Attenuated Total Reflectance/Fourrier Transform Infra Red (ATR/FTIR) Spectroscopy is a powerful technique for the rapid extraction of information from complex matrices such as the composite films that are based on edible biopolymers. These films are used for the protection of food products against moisture uptake and are consumed with them. In order to be suitable for food packaging they need to be stable against physical and chemical changes upon storage. FTIR is a convenient tool to examine the film compounds and changes due to their interactions during ageing. However, the incorporation of a hydrophobic compound into the plasticized biopolymer matrix leads to a complex FTIR spectrum due to peak overlapping, which increases uncertainty concerning peak assignment to specific compounds. Moreover, the complexity of the spectrum prevents the identification of small changes during storage. Literature on FTIR data mostly relies on chemometric approaches. In this work, the effectiveness of the Two Dimensional Correlation Analysis (2D-Cor) to increase spectral resolution by analyzing spectrum into two dimensions and hence allows to differentiate overlapping peaks is exemplified. 2D-Cor analysis was carried out in ATR/FTIR spectra of composite oil bodies-sodium caseinate based edible films plasticized by glycerol during storage under mild conditions for 60 days. Invisible, otherwise, physical changes, due to water uptake and glycerol migration to the film surface, and chemical changes, due to lipid hydrolysis, were revealed using this mathematical treatment of spectra. Correlations and sequences of changes at various wavelengths are presented and discussed.

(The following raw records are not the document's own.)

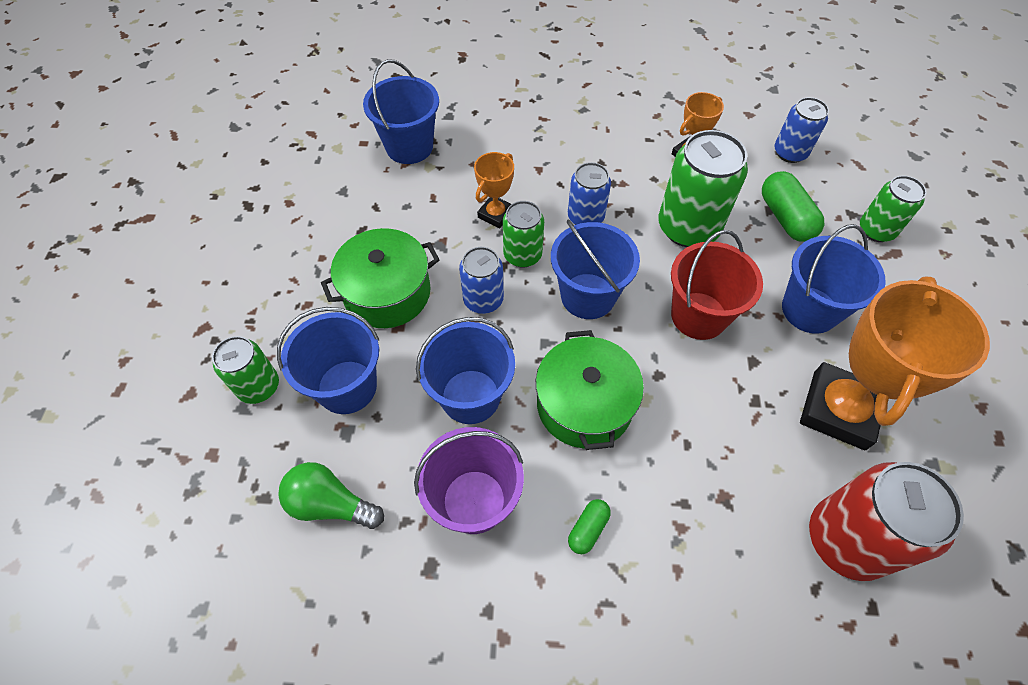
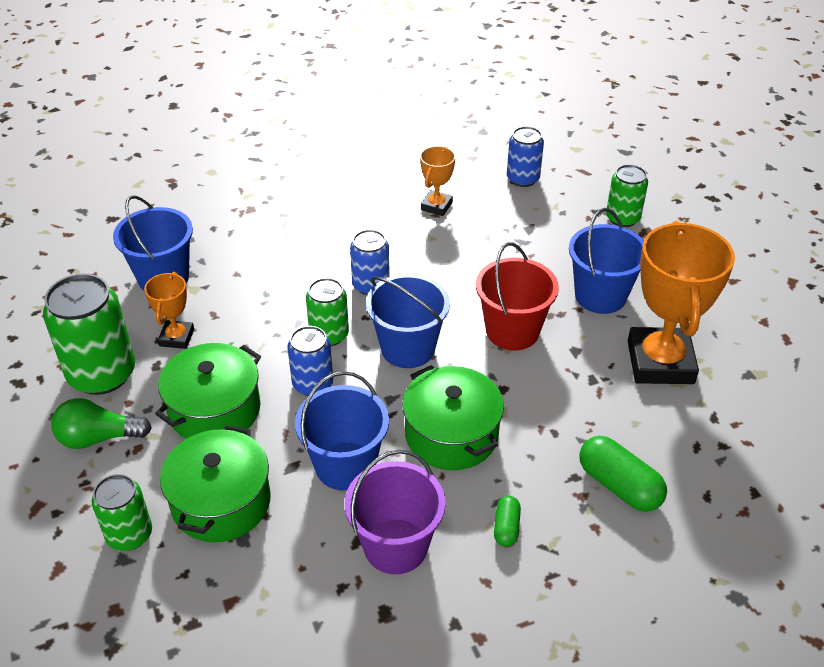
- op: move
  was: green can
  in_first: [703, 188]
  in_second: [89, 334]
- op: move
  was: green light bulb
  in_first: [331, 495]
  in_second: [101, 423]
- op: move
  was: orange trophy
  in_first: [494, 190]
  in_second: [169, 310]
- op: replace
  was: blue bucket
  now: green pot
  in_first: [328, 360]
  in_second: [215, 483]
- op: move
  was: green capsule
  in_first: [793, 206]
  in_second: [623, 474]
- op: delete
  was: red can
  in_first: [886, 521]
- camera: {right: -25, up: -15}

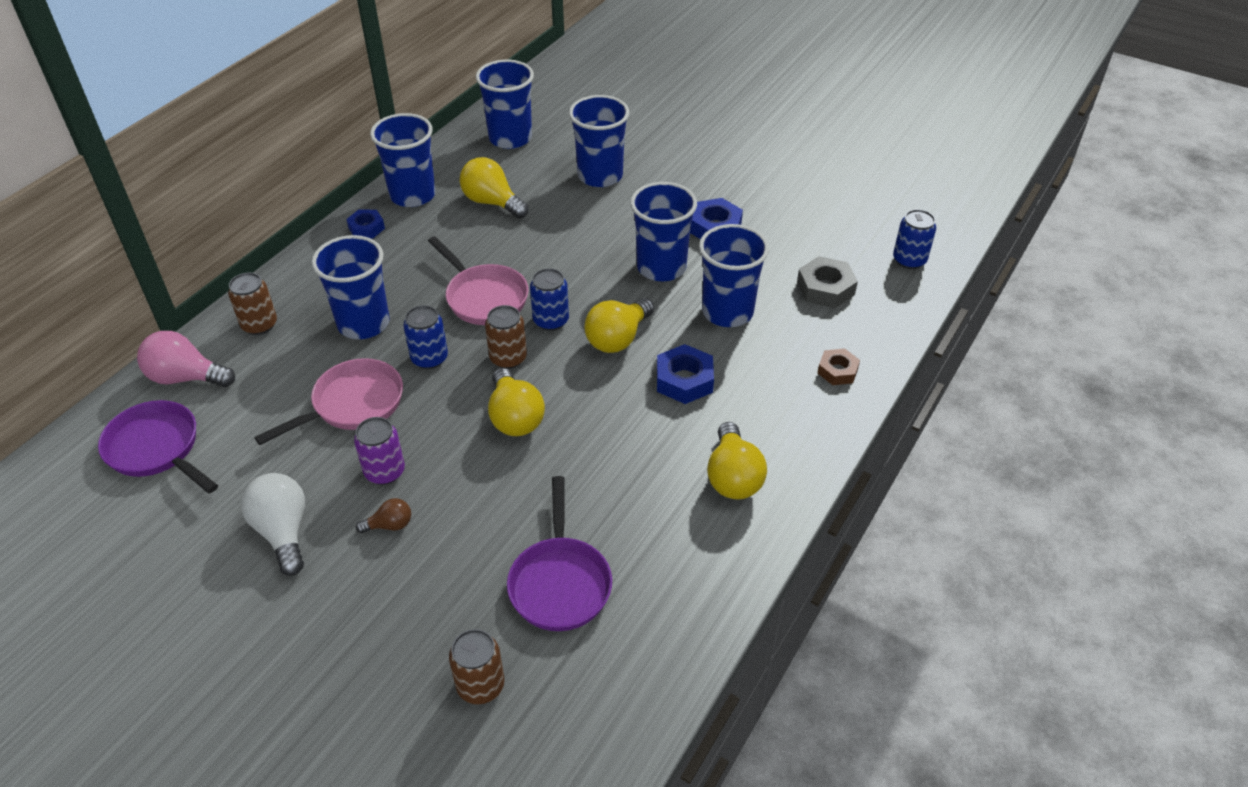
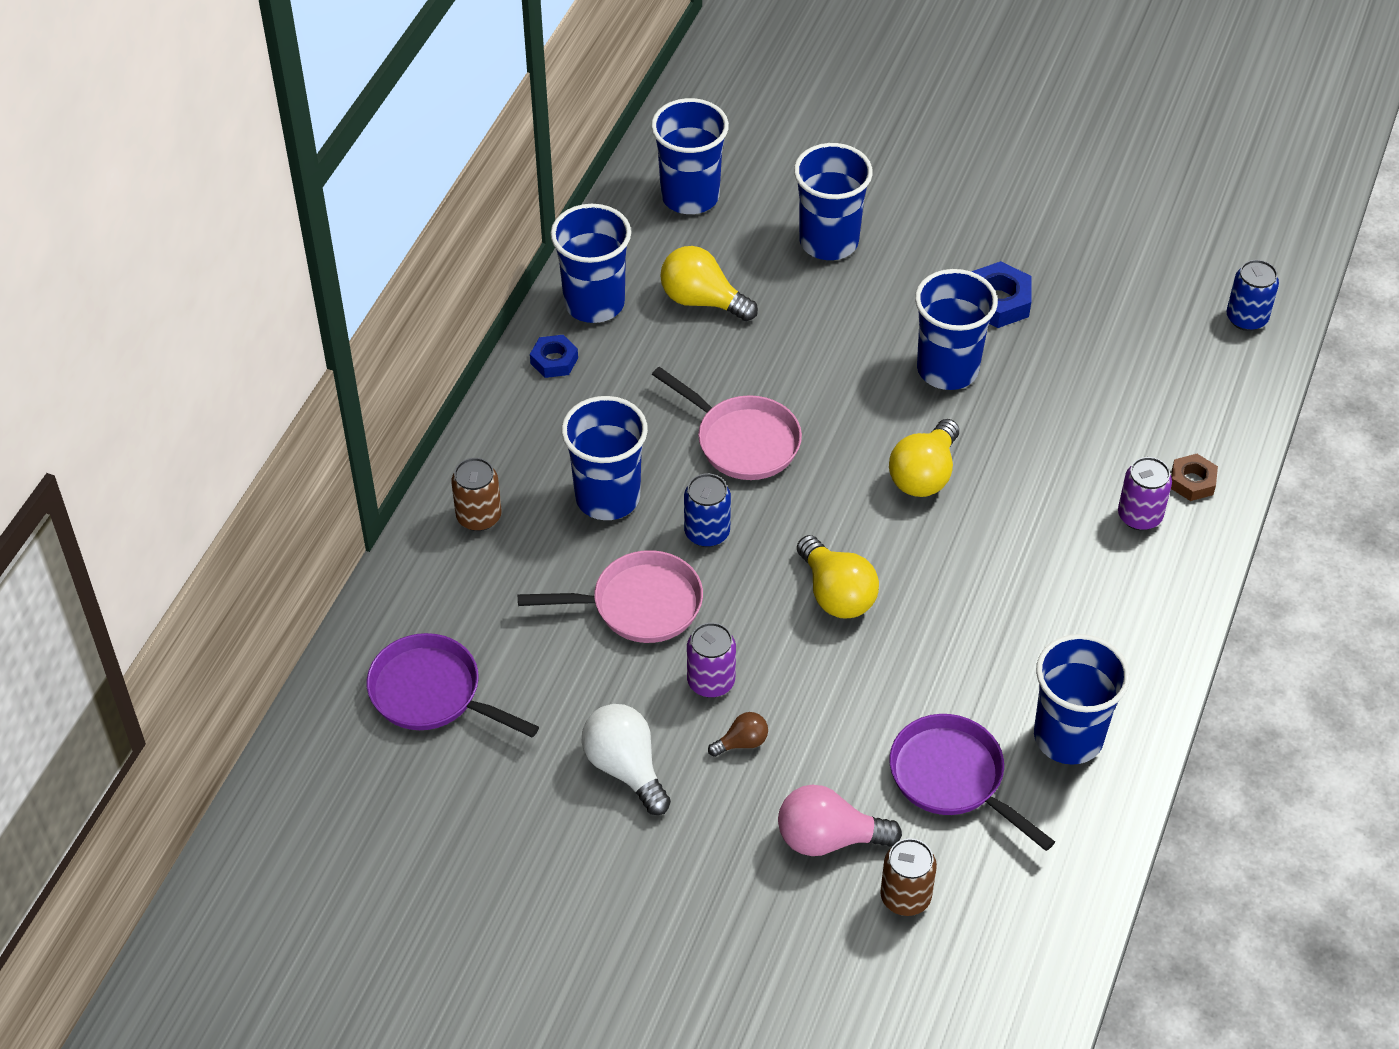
- op: rotate
  was: pink pan
  in_first: [328, 401]
  in_second: [610, 596]
  clockwise: 45
- op: move
  was: pink light bulb
  in_first: [186, 359]
  in_second: [840, 820]
- op: rotate
  was: purple pan
  in_first: [559, 553]
  in_second: [972, 782]
  clockwise: 150
- op: move
  was: blue cup
  in_first: [734, 275]
  in_second: [1082, 699]
- op: insert
  now: purple can
  in_second: [1145, 493]
- op: delete
  was: brown can
  in_first: [506, 337]
- op: delete
  was: blue can
  in_first: [549, 299]
- op: delete
  was: blue nut
  in_first: [685, 374]
- op: delete
  was: yellow light bulb
  in_first: [737, 460]
- op: delete
  was: grey nut
  in_first: [827, 282]
- camera: {right: -10, up: 5}

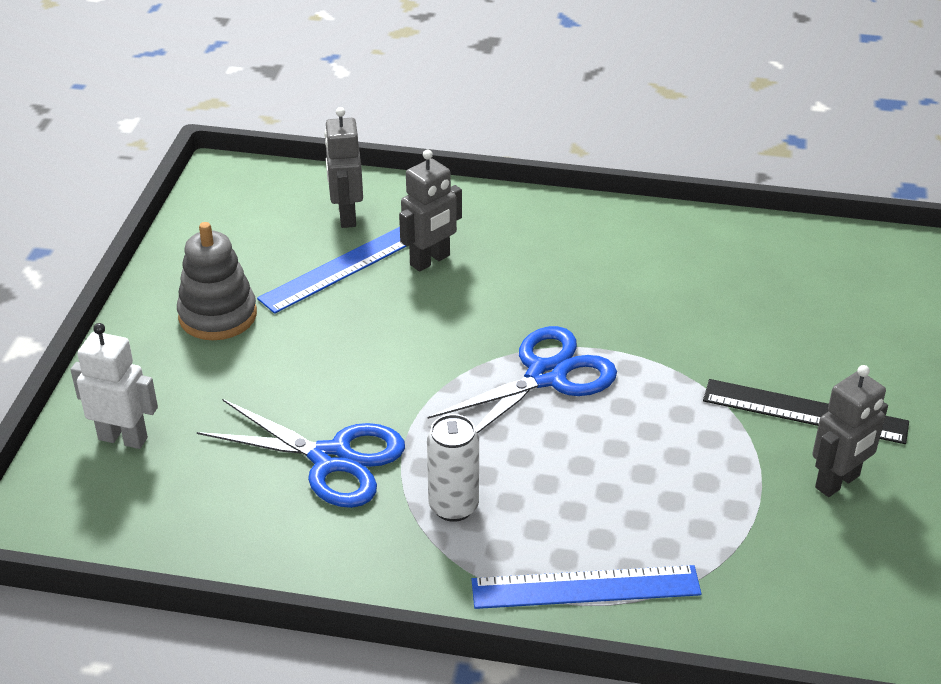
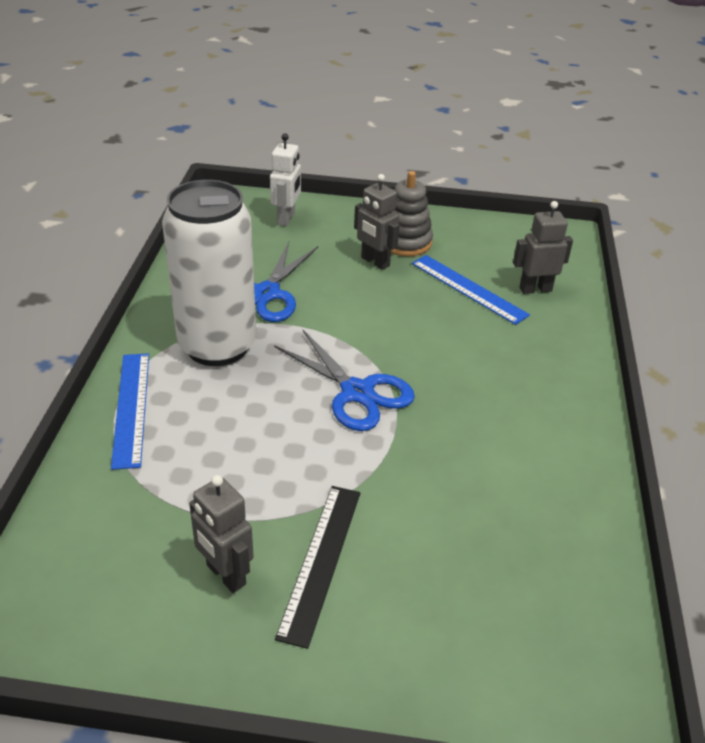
- op: resize
  was: white can
  in_first: [453, 468]
  in_second: [209, 273]
  ratio: 2.21
- op: move
  was: grey robot
  in_first: [430, 211]
  in_second: [376, 222]
- camera: {right: 85, up: 0}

Lampi, E., Dessipri, E., Poulima, I.
A flexible model for the development and validation of multianalyte methods for the determination of migrants from food contact materials

Several thousands of chemical substances which are used in the production of food contact materials and articles have the potential to migrate into foods. It needs high analytical experience, hard work and high level instrumentation to determine the level of their migration into foods or food simulants. Development of multi-analyte methods is necessary in order to cope with the huge number of chemical compounds which should be determined. Application for the official control necessitates validation for each combination of analyte/substrate/simulant/migration condition.
A very promising approach is based on the design and development of a structured flexible model for the establishment of modular analytical process which will incorporate the standard migration methods, different substrates in combination with various analytes and will include procedures for samples’ preparation and instrumental analysis. The model foresees the extension to additional migrating compounds and food substrates followed by the necessary minimum validation actions in order to achieve a reliable result at the shortest time. The philosophy of this approach focuses on the breakdown of the analytical process into fully documented individual, independent and clearly defined stages (modules) which can be combined together to give the appropriate analytical process according to the target analyte(s) and simulants or food substrates. The implementation of this model provides a continuously expanding measurement capability of the laboratory with simultaneous satisfaction of the requirements for reliable, traceable and comparable results.
This model is successfully applied to plastics’ starting substances and additives, focusing on incorporation of the analysis of new plasticizers like diethylhexyl terephthalate using GC-FID and GC-MS instrumentation.